Live review: Pavement, Sonic Youth and No Age at the Hollywood Bowl
Early in Sonic Youth’s set, Kim Gordon, dressed in bronze lamé that looked like it had been dragged through a dirty New York alley, pushed her bass guitar around on the ground and then stood in front of a pile of black amps on stage. She appeared to be listening to them, those black boxes that regulate the noise, for the kind of mystic instructions that would make the writers of “Lost” proud.
For romantics of the rock 'n' roll squall, the Hollywood Bowl served up an evening of pummel and grace Thursday night. Each performance – No Age’s smart brutality, Sonic Youth’s artful bashing, Pavement’s elegant shambles – danced around noise. For No Age, who opened the show, that mission was explicit; for Pavement, the recently reunited headliner, less so. Sonic Youth, helmed by Gordon and Thurston Moore, the art-world godparents of feedback-laden wreckage, made a fine connective tissue.
No Age, the local duo of Randy Randall and Dean Spunt (and joined on stage by William Kai Stangeland-Menchaca on samples), wins distinction for perhaps being the loudest band to ever perform at the Bowl. At times, it was thrilling: For their closing number, drummer/vocalist Spunt did little more than issue a series of club-fisted lashes while the shell around the Bowl’s stage pulsed with light. At other times, some of No Age’s nuances were lost in the rubble. Spunt’s vocals, in particular, couldn’t find much expression or dynamic interplay.

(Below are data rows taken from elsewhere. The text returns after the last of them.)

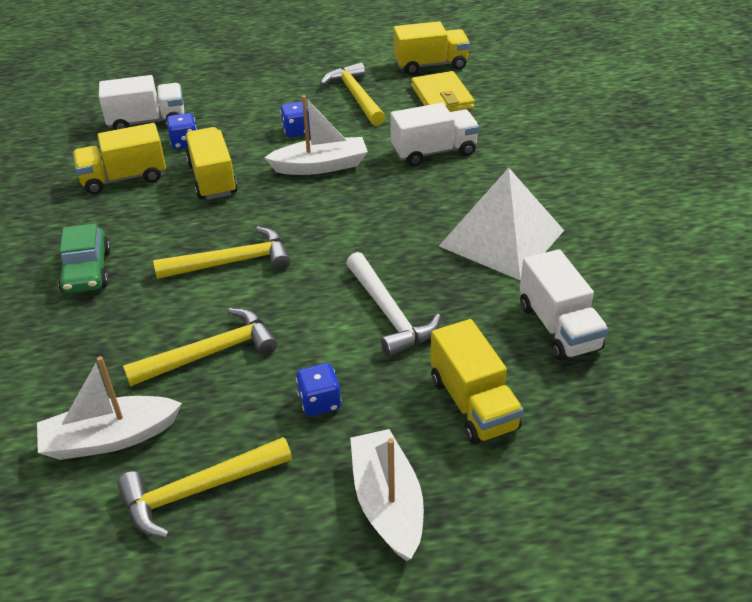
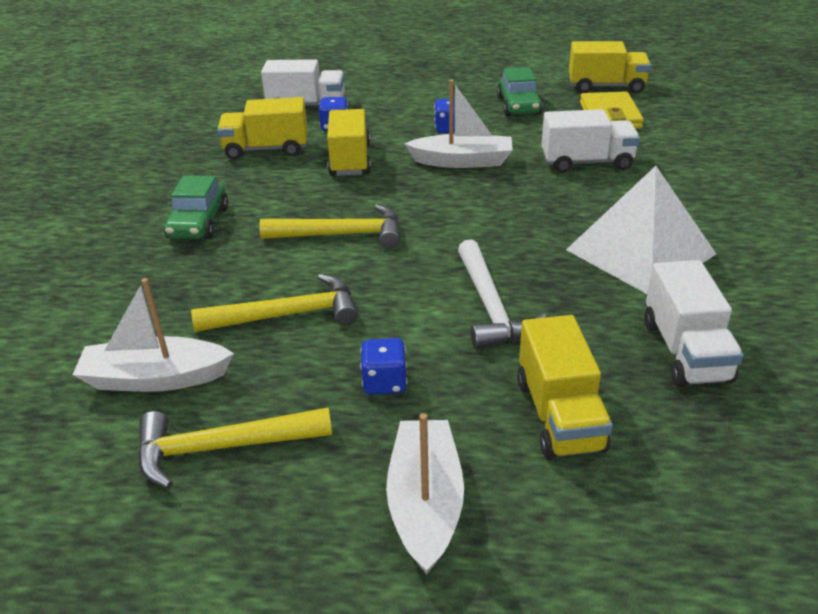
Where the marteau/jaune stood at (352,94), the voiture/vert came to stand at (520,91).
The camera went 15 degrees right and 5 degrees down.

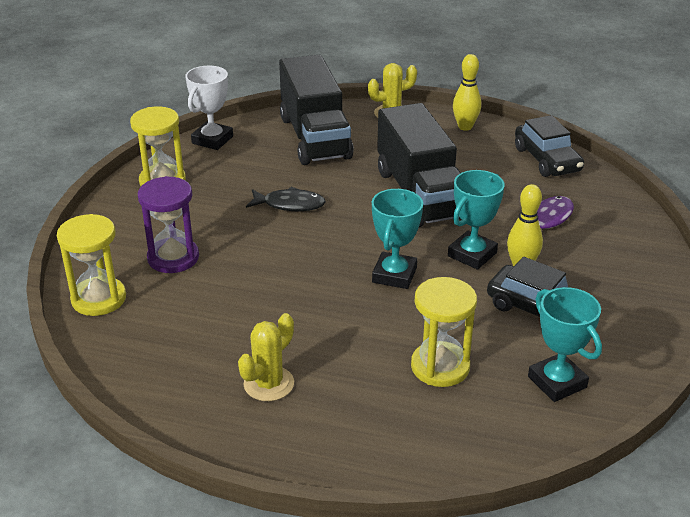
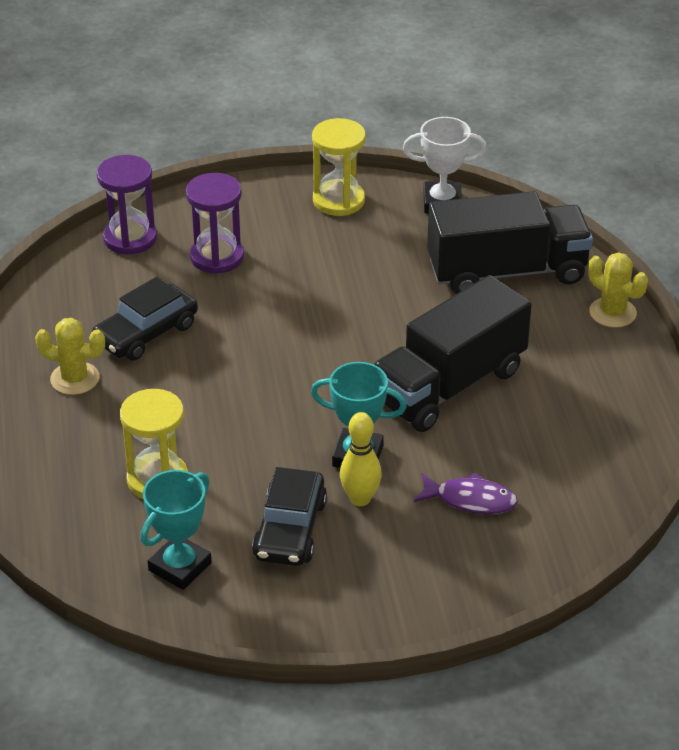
The second view lost the poisson/noir at (286,199).
The second view lost the trophée/turquoise at (397,239).
The second view lost the quille/jaune at (467,92).
The voiture/noir ended up elsewhere, having gone from (549,146) to (145,319).
What was the sablier/jaune at (91,265) turned into the sablier/violet at (127,205).
The camion/noir at (316,110) ended up facing another way, 150 degrees counterclockwise from before.
The camera went 65 degrees right and 5 degrees up.

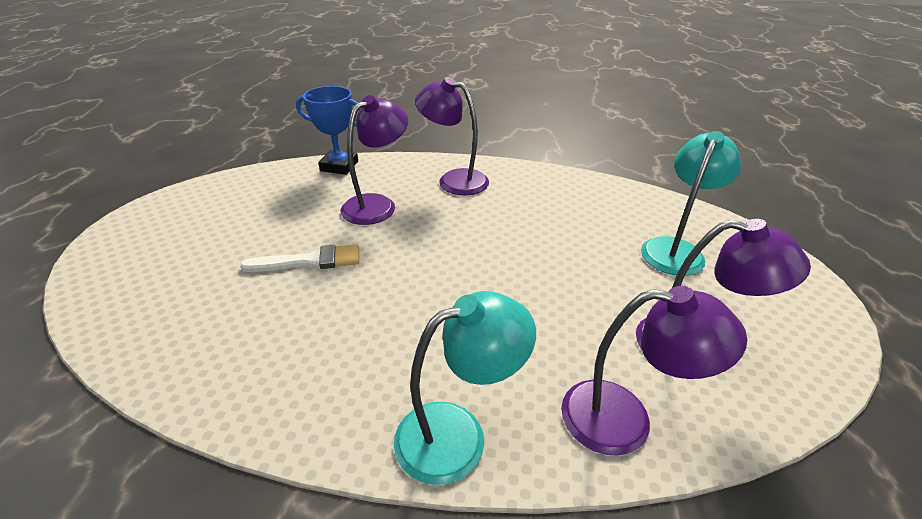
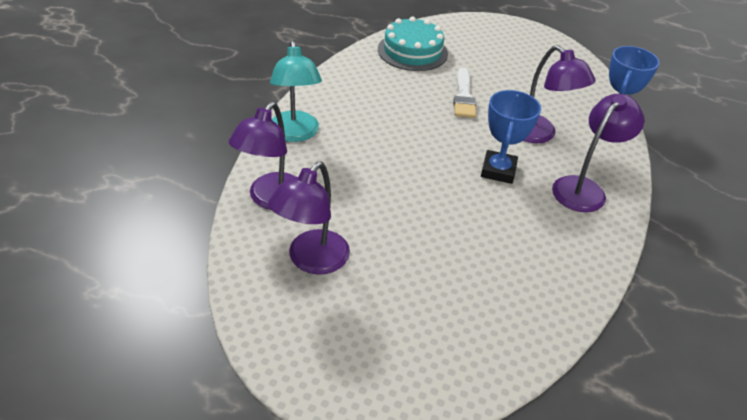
The second view lost the lampe/turquoise at (691,203).
The second view gained the gâteau/turquoise at (413,43).
The second view gained the trophée/bleu at (511,137).
The camera went 100 degrees right and 5 degrees up.

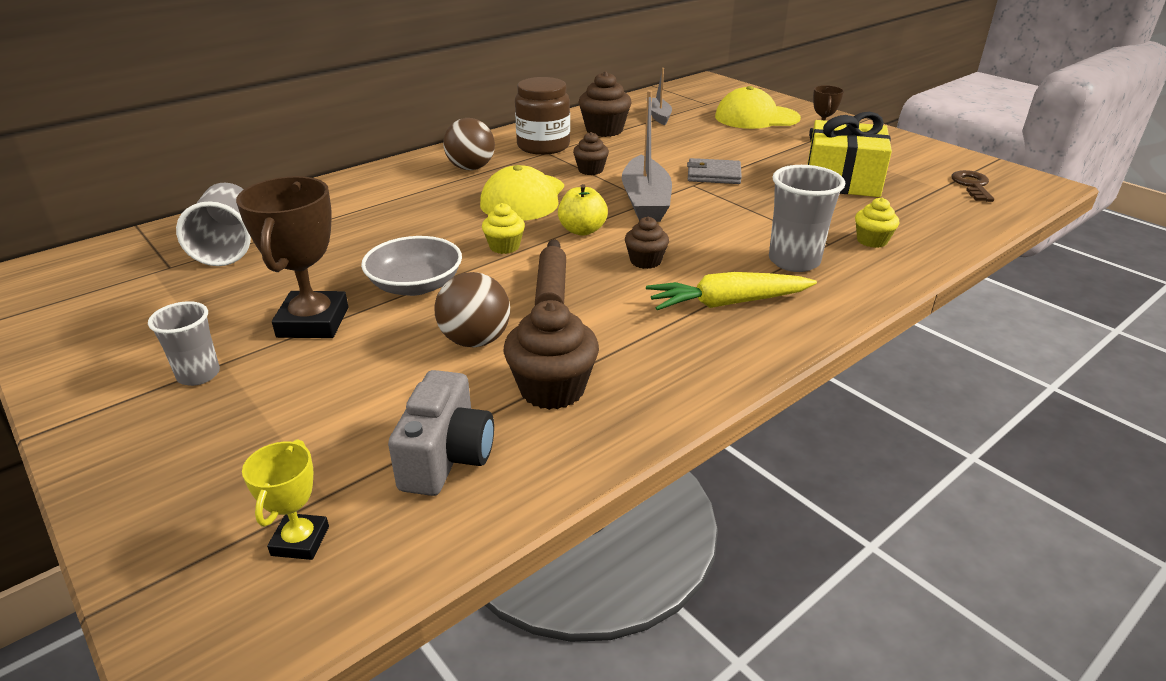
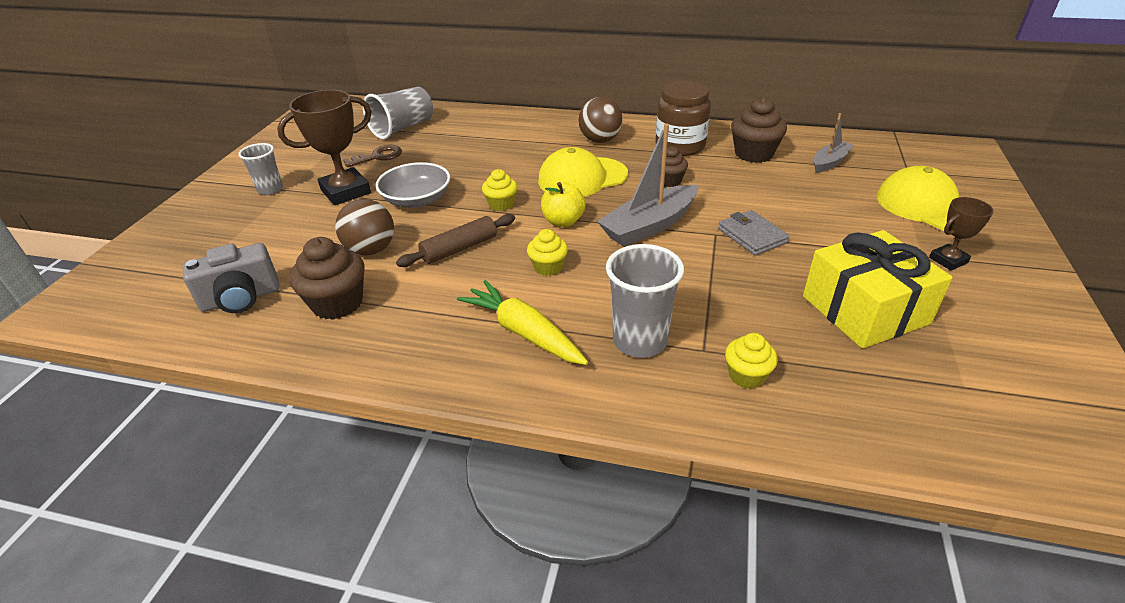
The second view lost the trophée/jaune at (285,499).
The clé/marron ended up elsewhere, having gone from (973,186) to (372,156).
What was the muffin/marron at (647,243) turned into the muffin/jaune at (547,252).
The camera went 55 degrees right and 5 degrees up.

Sonic Youth, on the other hand, has been at the post-punk game much longer and is more adept at countering the harder elements with guttural beauty. The lineage between No Age and Sonic Youth is clear, if only in stage presence; anyone could believe Randall is Moore, just some 25 years younger: same style of slouchy flannel, same curtain of hair that only sometimes parted for an expression of stupefied wonder on Randall or a Cheshire Cat’s grin on Moore.